The mortgage market showed some signs of recovery in June, but remained relatively weak in comparison to pre-Covid, according to the latest Money and Credit statistics from the Bank of England.

Related topics:  Mortgages
Rozi Jones
29th July 2020
Bank of England BoE
"Some of the demand we’re seeing right now is based on pre-Covid-19 expectations rather than the new reality."

Mortgage purchase approvals increased to 40,000 in June, up from the record low of 9,300 in May but still below February’s pre-Covid level of 73,700.

Approvals for remortgage (which capture remortgaging with a different lender) have also increased, to 36,900, but remain 30% lower than in February.

On net, households borrowed an additional £1.9 billion secured on their homes in June. This was higher than the £1.3 billion in May but weak compared to an average of £4.1 billion in the six months to February 2020. The increase on the month reflected both more new borrowing by households, and lower repayments. Gross new borrowing was £15.8 billion in June, below the pre-Covid February level of £23.4 billion.

Steve Seal, managing director at Bluestone Mortgages, commented: “Small signs of recovery are starting to be seen across the industry, as mortgage lending picks up and housing markets reopen across the UK. This is largely down to the work of lenders and advisers in supporting borrowers throughout the crisis and helping kickstart market activity.

“The specialist market has also played a crucial role in the recovery of the sector – and it will continue to do so as we emerge from the crisis.

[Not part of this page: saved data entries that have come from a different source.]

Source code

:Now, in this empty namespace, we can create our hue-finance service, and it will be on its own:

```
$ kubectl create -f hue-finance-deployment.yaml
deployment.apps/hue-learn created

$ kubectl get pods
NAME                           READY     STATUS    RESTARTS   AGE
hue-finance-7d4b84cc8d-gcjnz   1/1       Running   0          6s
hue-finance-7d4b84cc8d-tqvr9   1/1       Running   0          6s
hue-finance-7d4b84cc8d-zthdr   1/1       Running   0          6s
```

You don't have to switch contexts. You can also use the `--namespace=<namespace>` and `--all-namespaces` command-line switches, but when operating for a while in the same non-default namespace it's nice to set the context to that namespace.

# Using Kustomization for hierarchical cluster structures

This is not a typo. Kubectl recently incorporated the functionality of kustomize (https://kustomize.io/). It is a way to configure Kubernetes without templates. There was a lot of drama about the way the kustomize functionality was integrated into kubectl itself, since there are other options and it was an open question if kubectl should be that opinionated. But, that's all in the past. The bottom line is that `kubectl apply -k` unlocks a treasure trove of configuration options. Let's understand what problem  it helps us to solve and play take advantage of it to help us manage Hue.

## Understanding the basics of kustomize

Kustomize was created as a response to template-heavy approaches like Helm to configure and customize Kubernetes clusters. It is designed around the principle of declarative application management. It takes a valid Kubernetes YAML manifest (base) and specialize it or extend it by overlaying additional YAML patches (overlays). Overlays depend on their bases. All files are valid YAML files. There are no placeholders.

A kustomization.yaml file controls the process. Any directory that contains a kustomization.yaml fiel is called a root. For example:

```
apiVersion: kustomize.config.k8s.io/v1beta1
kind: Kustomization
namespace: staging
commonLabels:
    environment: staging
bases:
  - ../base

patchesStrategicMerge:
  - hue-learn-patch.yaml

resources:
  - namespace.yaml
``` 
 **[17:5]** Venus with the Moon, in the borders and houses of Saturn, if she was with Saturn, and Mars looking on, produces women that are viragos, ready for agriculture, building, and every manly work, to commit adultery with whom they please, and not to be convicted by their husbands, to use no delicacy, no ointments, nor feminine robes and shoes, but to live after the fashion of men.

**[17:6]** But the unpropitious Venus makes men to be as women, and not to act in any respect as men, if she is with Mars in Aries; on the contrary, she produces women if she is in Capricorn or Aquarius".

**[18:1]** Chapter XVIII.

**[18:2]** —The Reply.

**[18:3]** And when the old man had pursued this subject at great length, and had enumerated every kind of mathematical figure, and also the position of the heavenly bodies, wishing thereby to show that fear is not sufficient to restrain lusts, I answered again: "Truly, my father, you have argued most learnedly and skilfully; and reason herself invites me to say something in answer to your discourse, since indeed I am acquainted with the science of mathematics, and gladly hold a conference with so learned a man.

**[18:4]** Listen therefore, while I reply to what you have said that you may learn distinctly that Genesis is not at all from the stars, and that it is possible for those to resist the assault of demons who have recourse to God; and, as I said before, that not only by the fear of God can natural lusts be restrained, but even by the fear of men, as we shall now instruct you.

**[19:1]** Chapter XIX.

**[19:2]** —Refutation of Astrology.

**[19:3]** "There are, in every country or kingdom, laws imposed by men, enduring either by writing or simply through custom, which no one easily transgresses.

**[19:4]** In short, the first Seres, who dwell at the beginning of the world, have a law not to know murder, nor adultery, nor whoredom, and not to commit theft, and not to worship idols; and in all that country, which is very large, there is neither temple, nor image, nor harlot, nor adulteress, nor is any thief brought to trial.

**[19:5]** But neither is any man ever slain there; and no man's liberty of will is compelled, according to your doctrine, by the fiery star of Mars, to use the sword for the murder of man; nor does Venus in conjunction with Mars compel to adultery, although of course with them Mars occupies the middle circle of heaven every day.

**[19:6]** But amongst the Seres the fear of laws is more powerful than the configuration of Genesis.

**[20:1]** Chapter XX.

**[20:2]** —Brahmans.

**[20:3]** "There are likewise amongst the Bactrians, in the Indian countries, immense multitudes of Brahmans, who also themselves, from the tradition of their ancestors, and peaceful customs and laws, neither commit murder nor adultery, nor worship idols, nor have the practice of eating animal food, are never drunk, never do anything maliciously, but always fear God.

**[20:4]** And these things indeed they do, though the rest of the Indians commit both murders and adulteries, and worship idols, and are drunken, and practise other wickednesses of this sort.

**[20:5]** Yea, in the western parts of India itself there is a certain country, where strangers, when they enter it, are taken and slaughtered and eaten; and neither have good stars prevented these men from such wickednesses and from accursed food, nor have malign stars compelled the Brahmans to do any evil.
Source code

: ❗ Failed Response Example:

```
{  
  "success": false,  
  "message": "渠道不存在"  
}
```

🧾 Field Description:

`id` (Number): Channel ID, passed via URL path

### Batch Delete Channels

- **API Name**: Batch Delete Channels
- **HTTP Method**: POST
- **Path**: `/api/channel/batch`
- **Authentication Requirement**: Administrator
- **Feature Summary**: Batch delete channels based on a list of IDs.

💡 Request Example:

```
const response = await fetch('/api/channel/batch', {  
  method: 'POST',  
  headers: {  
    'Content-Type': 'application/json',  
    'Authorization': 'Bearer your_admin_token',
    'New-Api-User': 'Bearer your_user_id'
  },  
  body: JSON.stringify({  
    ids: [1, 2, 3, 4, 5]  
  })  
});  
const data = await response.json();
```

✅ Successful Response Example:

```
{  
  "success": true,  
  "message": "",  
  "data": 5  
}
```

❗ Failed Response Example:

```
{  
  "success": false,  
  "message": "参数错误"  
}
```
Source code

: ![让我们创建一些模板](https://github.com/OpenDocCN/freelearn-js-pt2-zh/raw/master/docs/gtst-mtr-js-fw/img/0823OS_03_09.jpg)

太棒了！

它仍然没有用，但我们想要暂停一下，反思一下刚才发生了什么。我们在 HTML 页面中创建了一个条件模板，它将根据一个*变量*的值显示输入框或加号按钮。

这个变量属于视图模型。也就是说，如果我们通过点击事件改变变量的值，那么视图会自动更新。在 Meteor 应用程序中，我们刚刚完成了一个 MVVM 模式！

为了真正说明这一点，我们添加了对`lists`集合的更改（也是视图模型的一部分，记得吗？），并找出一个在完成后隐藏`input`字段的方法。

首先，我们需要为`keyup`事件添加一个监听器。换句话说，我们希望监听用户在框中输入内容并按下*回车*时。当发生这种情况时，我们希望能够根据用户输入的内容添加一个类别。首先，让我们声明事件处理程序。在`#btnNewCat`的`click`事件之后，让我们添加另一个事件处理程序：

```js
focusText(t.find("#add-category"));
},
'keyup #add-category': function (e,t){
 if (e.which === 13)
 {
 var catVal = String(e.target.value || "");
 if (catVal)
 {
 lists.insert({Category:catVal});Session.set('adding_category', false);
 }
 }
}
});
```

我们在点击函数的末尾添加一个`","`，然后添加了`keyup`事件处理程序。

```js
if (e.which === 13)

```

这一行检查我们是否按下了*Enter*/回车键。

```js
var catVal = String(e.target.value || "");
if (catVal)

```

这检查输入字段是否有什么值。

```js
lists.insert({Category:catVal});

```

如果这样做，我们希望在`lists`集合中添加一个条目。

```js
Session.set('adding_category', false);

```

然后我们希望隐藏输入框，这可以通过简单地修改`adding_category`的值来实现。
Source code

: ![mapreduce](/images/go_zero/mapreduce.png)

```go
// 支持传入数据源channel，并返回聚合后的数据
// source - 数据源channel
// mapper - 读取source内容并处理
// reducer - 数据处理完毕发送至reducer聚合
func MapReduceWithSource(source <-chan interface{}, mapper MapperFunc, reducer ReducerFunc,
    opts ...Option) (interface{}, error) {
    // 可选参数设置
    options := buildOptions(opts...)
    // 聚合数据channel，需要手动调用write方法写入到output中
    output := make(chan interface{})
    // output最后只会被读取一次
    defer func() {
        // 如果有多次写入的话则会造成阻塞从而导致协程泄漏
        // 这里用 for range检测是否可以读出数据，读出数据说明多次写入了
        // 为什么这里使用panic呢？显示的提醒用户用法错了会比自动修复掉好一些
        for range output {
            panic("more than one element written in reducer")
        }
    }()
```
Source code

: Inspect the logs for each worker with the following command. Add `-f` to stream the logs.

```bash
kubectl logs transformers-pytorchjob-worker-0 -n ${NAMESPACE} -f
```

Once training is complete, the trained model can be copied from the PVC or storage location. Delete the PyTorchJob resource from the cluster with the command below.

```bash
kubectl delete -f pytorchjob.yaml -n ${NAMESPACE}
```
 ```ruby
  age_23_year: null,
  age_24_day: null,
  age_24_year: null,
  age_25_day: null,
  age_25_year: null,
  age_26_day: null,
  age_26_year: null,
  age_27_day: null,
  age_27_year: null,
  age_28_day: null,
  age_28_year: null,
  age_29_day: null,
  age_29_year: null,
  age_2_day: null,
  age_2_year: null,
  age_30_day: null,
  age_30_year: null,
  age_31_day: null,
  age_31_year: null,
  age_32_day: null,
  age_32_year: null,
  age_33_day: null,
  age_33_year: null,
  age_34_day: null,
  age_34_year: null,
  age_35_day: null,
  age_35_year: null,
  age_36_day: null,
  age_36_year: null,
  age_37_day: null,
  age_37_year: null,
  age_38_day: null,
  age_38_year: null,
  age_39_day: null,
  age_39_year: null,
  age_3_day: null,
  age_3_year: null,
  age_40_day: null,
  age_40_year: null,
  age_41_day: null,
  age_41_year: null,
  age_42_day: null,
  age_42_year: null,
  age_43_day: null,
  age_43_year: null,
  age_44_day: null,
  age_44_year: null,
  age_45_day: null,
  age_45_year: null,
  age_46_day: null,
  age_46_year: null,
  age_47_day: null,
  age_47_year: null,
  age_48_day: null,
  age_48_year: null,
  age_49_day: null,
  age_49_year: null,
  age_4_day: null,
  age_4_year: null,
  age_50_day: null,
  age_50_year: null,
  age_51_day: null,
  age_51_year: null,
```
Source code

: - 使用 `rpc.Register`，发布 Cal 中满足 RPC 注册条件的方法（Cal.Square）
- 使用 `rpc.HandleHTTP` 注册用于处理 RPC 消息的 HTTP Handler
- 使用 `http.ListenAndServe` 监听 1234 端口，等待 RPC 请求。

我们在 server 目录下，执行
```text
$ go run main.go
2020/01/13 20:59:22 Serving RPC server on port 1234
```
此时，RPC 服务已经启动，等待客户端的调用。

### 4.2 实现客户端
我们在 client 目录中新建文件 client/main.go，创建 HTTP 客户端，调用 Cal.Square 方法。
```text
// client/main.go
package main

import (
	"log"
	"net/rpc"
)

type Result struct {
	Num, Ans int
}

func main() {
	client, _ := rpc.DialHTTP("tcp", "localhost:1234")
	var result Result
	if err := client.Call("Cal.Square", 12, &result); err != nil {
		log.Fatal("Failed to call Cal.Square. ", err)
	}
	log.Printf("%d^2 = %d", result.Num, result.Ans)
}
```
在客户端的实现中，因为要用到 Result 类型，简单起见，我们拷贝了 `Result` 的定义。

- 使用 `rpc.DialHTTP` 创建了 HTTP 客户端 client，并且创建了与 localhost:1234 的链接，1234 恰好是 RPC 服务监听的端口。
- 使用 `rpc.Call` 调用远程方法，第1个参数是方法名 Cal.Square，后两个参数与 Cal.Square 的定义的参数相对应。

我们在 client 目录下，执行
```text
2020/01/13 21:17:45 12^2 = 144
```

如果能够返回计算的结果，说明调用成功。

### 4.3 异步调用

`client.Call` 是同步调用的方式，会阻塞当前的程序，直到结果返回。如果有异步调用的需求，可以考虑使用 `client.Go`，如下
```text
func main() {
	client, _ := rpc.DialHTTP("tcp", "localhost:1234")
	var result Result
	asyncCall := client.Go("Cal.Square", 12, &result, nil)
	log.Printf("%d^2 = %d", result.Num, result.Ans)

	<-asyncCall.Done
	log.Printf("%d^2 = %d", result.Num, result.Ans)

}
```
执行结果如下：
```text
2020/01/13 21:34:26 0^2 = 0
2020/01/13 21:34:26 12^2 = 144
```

Thousands of people have been financially impacted during the Covid-19 pandemic, and many consumers could find themselves in a more precarious financial situation than they were pre-crisis. This could lead to a boom in demand for specialist lending following the pandemic.

“Advisers will be particularly important in meeting this demand. However, support from specialist lenders will be vital to ensure that brokers are well-equipped to advise clients on the financial solutions that are available, both now and after the crisis. This way, the specialist market will be prepared to help the huge numbers of borrowers who require tailored lending solutions later on and further support the recovery of the industry in the long-term.”

Sam Harhat, head of financial services at Andrews Property Group, added: “Since mid-May there has been a huge surge in purchase activity as all the pent-up demand accumulated during lock down has rippled through.

“There is intense competition among lenders at 60% and 75% loan-to-values, and that area of the mortgage market remains well-served and robust.

“At higher LTVs there’s a growing disconnect between what borrowers believe they can get from lenders and what lenders, against an increasingly fraught economic backdrop, are prepared to offer.

“Some of the demand we’re seeing right now is based on pre-Covid-19 expectations rather than the new reality. As a result, even if certain borrowers think they are proceedable, often they are not.

“In February, there was a wealth of 95% LTV products available, today there’s one, maybe two. Even at 90% loan-to-value, there are now just tens rather than hundreds of products.

“Lenders are retreating from more leveraged mortgages in exactly the same way that they did in 2008 during the Global Financial Crisis.

“The stamp duty holiday announced earlier this month is helping those already on the ladder more than those aspiring to get on it. If you can’t get mortgage finance to buy your new home, saving on stamp duty is academic.

“The Government could do worse than consider reintroducing a state-backed mortgage indemnity guarantee on the highest loan-to-value products.

“This would give lenders the peace of mind to continue servicing first time buyers and other borrowers with smaller deposits.”